Objective To investigate whether there is an association between cholesterol-lowering medication use, specifically statins, and chronic polyneuropathy.
Methods A literature study was carried out to assess the current state of evidence on the association between chronic polyneuropathy and cholesterol-lowering medication use. We also conducted a prospective case-control study to compare exposure to cholesterol-lowering medication between patients with cryptogenic axonal polyneuropathy and controls prior to the index date (defined in patients as date of onset of polyneuropathy symptoms, in controls as date of first study survey). Outcomes were adjusted for potential confounders such as cardiovascular history and metabolic syndrome.

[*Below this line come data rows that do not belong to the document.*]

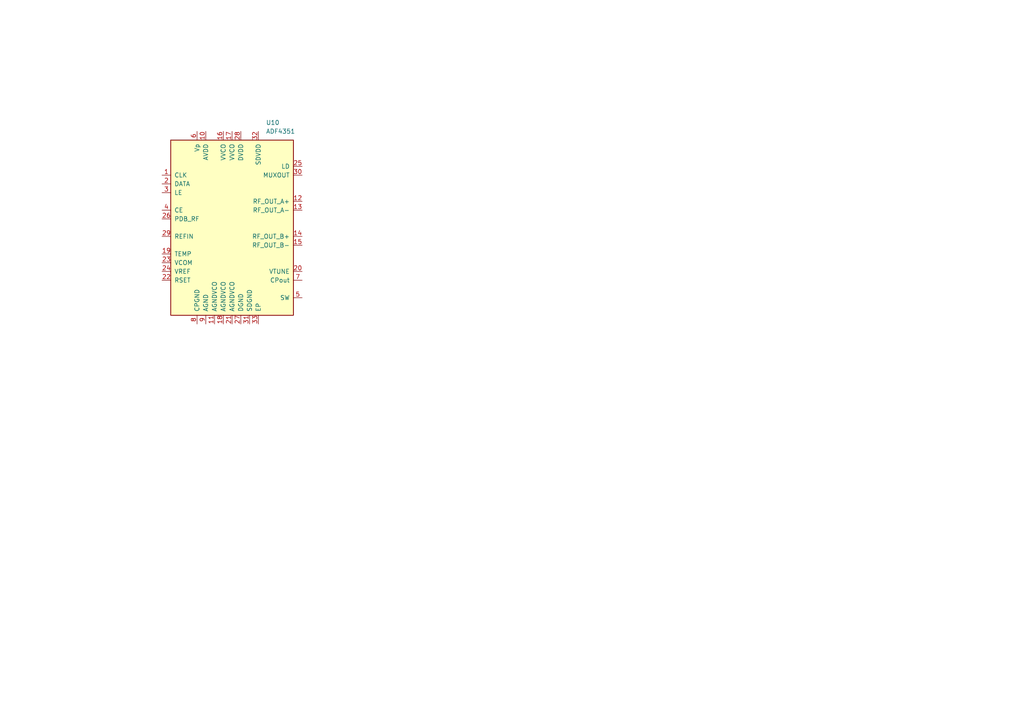
<source format=kicad_sch>
(kicad_sch
	(version 20231120)
	(generator "eeschema")
	(generator_version "8.0")
	(uuid "ff6250e9-3d9d-4283-b49a-c82f67488afc")
	(paper "A4")
	
	(symbol
		(lib_id "Timer_PLL:ADF4351")
		(at 67.31 66.04 0)
		(unit 1)
		(exclude_from_sim no)
		(in_bom yes)
		(on_board yes)
		(dnp no)
		(fields_autoplaced yes)
		(uuid "b6ef23e6-cd25-43a2-96b0-daf274a01223")
		(property "Reference" "U10"
			(at 77.1241 35.56 0)
			(effects
				(font
					(size 1.27 1.27)
				)
				(justify left)
			)
		)
		(property "Value" "ADF4351"
			(at 77.1241 38.1 0)
			(effects
				(font
					(size 1.27 1.27)
				)
				(justify left)
			)
		)
		(property "Footprint" "Package_CSP:LFCSP-32-1EP_5x5mm_P0.5mm_EP3.25x3.25mm"
			(at 67.31 66.04 0)
			(effects
				(font
					(size 1.27 1.27)
				)
				(hide yes)
			)
		)
		(property "Datasheet" "https://www.analog.com/media/en/technical-documentation/data-sheets/ADF4351.pdf"
			(at 67.31 66.04 0)
			(effects
				(font
					(size 1.27 1.27)
				)
				(hide yes)
			)
		)
		(property "Description" "35-4400MHz fractional-N PLL, LFCSP-32"
			(at 67.31 66.04 0)
			(effects
				(font
					(size 1.27 1.27)
				)
				(hide yes)
			)
		)
		(pin "11"
			(uuid "7ded2a40-3d83-4fdd-870c-1a69b99d2f55")
		)
		(pin "13"
			(uuid "e79b0a09-c083-4020-a7ac-a5142beb8f83")
		)
		(pin "14"
			(uuid "0487986e-bc66-4df5-83bf-db71efd46f1a")
		)
		(pin "22"
			(uuid "203e1331-8e12-4fa9-bbbf-29487ca35140")
		)
		(pin "19"
			(uuid "af60cfb5-e7c8-4944-ab21-34fbf257ff6d")
		)
		(pin "28"
			(uuid "4095b91b-fe64-41c8-b81d-cb9b39a04455")
		)
		(pin "30"
			(uuid "6f12f404-e27d-434f-92ab-66365380b44d")
		)
		(pin "17"
			(uuid "16ce3ba1-7f5b-43b3-82f3-09cfecb63d1b")
		)
		(pin "12"
			(uuid "efbbe3be-e924-4cf1-bbd0-0b2582e7d881")
		)
		(pin "20"
			(uuid "1779752f-d445-4dbc-a0bb-58cee3430f59")
		)
		(pin "23"
			(uuid "e347b552-9fd0-48bb-a6ca-87ff7d4fcfcb")
		)
		(pin "3"
			(uuid "2ca3f645-7f43-41f6-b302-812a3fa5764b")
		)
		(pin "10"
			(uuid "870fe0e2-7abf-4796-bf8e-fecc96eefab6")
		)
		(pin "29"
			(uuid "84d693ca-30a9-4bfa-8d3e-9ff70cee556b")
		)
		(pin "7"
			(uuid "ff579064-b5c9-472d-aa69-6995d5c75fd6")
		)
		(pin "25"
			(uuid "48435e87-6ca4-415f-ac8e-6b5a5122ca73")
		)
		(pin "16"
			(uuid "fd18708e-45f5-4d7a-987f-1d4936afe2db")
		)
		(pin "26"
			(uuid "42c181bc-3d94-4aab-9f6e-6dae019ae788")
		)
		(pin "8"
			(uuid "85f351c4-79d4-43a3-a4c6-083404e3146c")
		)
		(pin "33"
			(uuid "b365c619-bfed-482d-874e-ca90a4df98b4")
		)
		(pin "1"
			(uuid "2a14f5f9-a215-47a2-aa68-c4e72690da9e")
		)
		(pin "31"
			(uuid "74c682d7-1c90-4104-ae28-5bfaebc77f72")
		)
		(pin "18"
			(uuid "551a07fd-c4fc-4e53-a3f9-1cba01e8aa6e")
		)
		(pin "15"
			(uuid "83dd7b55-7d9a-4ab1-aa31-7e33e66674ed")
		)
		(pin "6"
			(uuid "34a4e819-a68c-47b5-a394-b6d1f980bf3f")
		)
		(pin "32"
			(uuid "938bfdf8-c99d-48df-8dd7-d29420dfa5df")
		)
		(pin "5"
			(uuid "97413145-292f-49da-974f-550614e25498")
		)
		(pin "4"
			(uuid "0b2bbc9a-41c6-4467-a0e5-ccd367a137b5")
		)
		(pin "9"
			(uuid "dbc523ae-1617-4f1b-9b66-b290e3aa79e0")
		)
		(pin "27"
			(uuid "2afaf643-66ef-4f8f-bf5c-fa14bc21fa63")
		)
		(pin "2"
			(uuid "2455522d-ec6f-488e-9372-b8a42780a562")
		)
		(pin "21"
			(uuid "56aa9937-ae72-4130-ba3a-ed750ba3f996")
		)
		(pin "24"
			(uuid "67b9d397-9b48-4749-b831-d715fe4a1064")
		)
		(instances
			(project "S-Band Transceiver"
				(path "/811f57cf-e3df-4fba-aff9-353adc85299e/1f8ad4e6-608c-455a-8c5c-ffe69657f316"
					(reference "U10")
					(unit 1)
				)
			)
		)
	)
)
</source>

Results The 13 studies identified in our literature search showed conflicting results (odds ratios [ORs] ranging from 0.66 to 14.2), but most studies had methodologic limitations. There was insufficient evidence that statin use is a risk factor for polyneuropathy. Our prospective case-control study included 333 patients with cryptogenic axonal polyneuropathy and 283 controls. Patients with polyneuropathy were less likely to have been exposed to statins than controls (OR 0.56, 95% confidence interval 0.34–0.95, p = 0.03). The odds of polyneuropathy decreased as exposure duration to statins increased. Cholesterol-lowering medication consisted almost exclusively of statins; therefore we only draw conclusions on the effect of statin use.
Conclusions Statin use does not increase the risk of chronic polyneuropathy. Therefore, statins should not be routinely withheld from polyneuropathy patients.